Walgreen settles bias lawsuit for $20m

Accused of denying promotions based on race, Walgreen is to pay $20 million.

Francine Knowles for Sun Times reports: Walgreen Co. has agreed to pay $20 million to settle an Equal Employment Opportunity Commission discrimination lawsuit that accused it of assigning black workers to low-performing stores in black communities and denying managers and professionals promotions based on race.

The agreement with the nation’s biggest drugstore chain would provide payment to an estimated 10,000 class members and must be approved by a district judge.

It prohibits store assignments based on race and requires the Deerfield-based company to be monitored for five years and hire a consultant to review its employment processes, according to court documents.

The settlement is the largest for a race discrimination case since a June 2005 agreement with Ford Motor Co. for $8.5 million, EEOC spokesman David Grinberg said.

”This settlement should remind corporate America and all employers that race discrimination is still a problem in the workplace,” Grinberg said.

Walgreen did not admit wrongdoing. The company is an industry leader when it comes to the employment and promotion of black managers and pharmacists, contended company spokeswoman Carol Hively.

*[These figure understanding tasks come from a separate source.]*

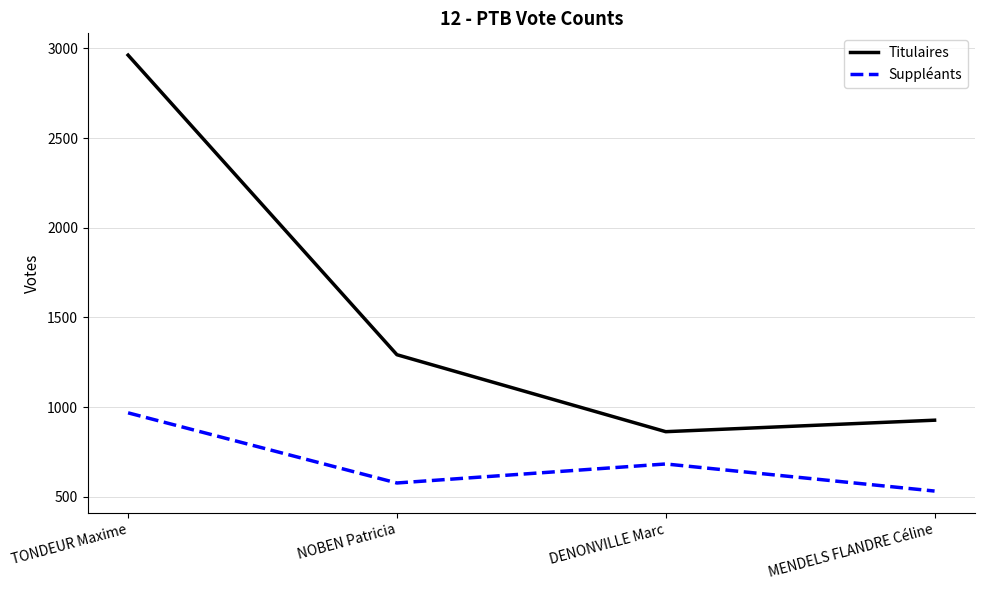

What is the maximum value shown in the chart?

2962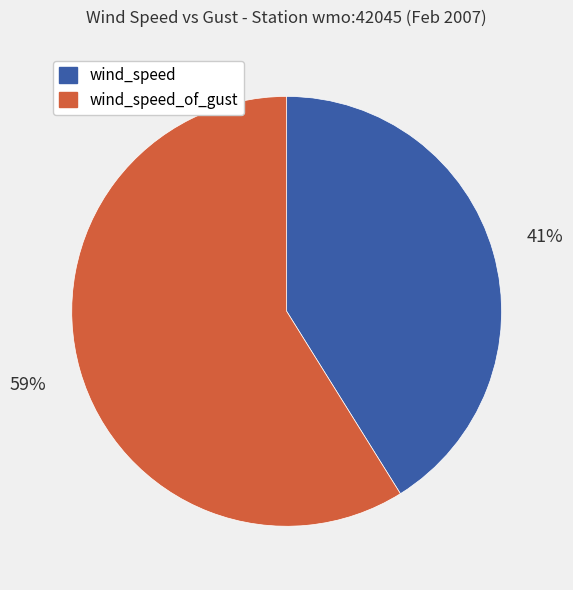

Is there a majority slice in this chart?

Yes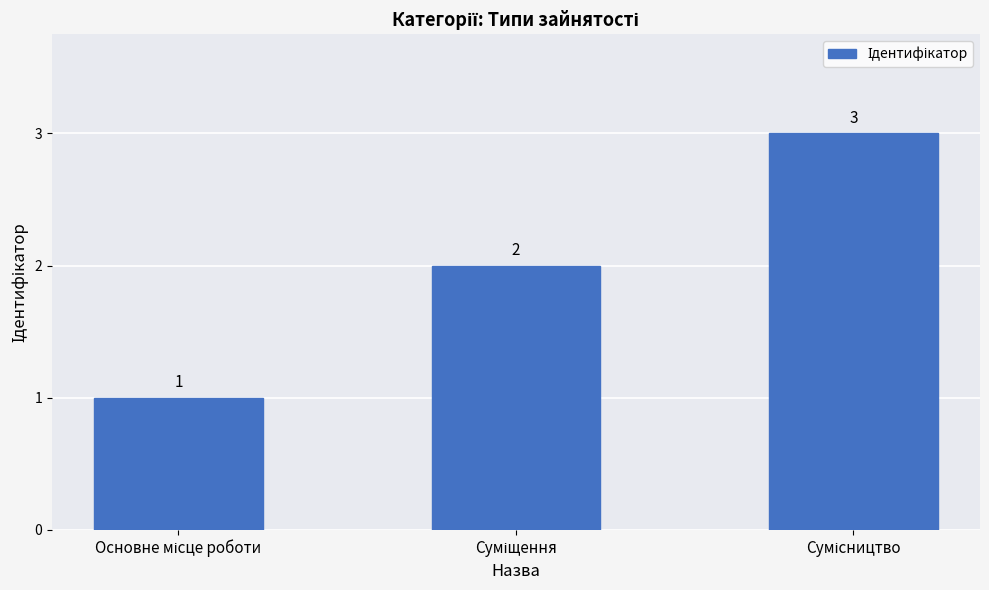

What is the value of the 2nd bar from the left?

2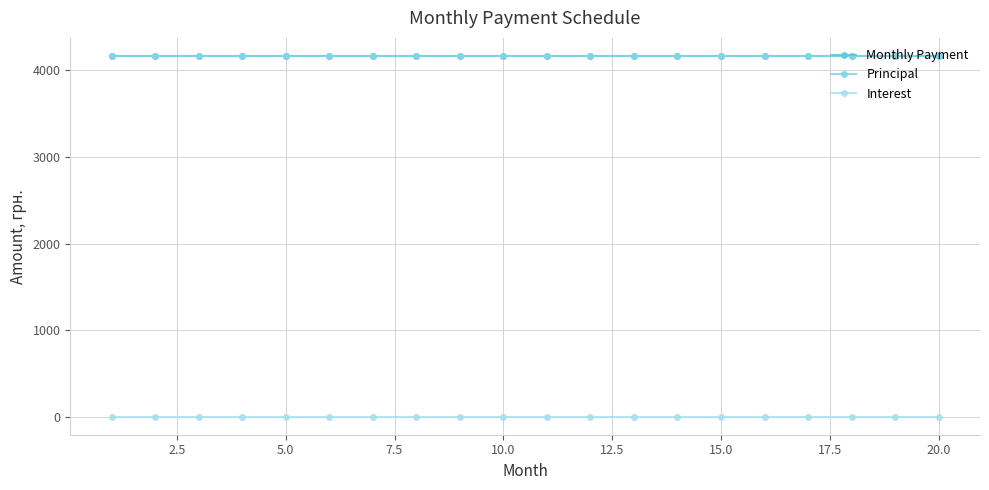

At how many categories does at least one series exceed 2427?

20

She noted more than 17 percent of its store managers and district managers are African American, compared with an industry average of 9 percent. Fifteen percent of Walgreen’s pharmacists are black, compared with an industry average of 10 percent, she said.

“We’re happy to move on, but we feel we have long offered opportunities to all employees,” she said.

The EEOC suit, filed in March, followed a separate suit alleging similar claims filed in June 2005 on behalf of 14 black current and former Walgreen workers. The two cases were consolidated last April.